Aim of the exercise —
Please work out how many lines in the records below include the word "hand", and reply with that number only.

Keypoint text descriptions —
*-*-*

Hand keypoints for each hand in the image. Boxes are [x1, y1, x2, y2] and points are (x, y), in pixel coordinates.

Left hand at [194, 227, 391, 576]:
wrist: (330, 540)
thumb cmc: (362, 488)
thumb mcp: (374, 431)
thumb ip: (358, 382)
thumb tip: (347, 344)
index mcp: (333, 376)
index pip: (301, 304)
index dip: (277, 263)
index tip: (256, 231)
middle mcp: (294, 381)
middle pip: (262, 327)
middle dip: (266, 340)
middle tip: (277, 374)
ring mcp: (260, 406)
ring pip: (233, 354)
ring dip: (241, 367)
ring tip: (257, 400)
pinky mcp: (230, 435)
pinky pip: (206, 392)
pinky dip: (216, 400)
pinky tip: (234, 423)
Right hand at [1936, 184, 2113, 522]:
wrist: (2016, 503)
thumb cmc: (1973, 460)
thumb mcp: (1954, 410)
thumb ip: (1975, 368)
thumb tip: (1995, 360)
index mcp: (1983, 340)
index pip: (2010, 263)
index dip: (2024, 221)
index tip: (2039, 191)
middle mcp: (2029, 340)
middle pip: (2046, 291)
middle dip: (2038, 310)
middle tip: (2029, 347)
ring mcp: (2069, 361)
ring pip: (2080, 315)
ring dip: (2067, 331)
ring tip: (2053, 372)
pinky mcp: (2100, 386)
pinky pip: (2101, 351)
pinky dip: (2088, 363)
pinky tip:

*-*-*

Task result —
3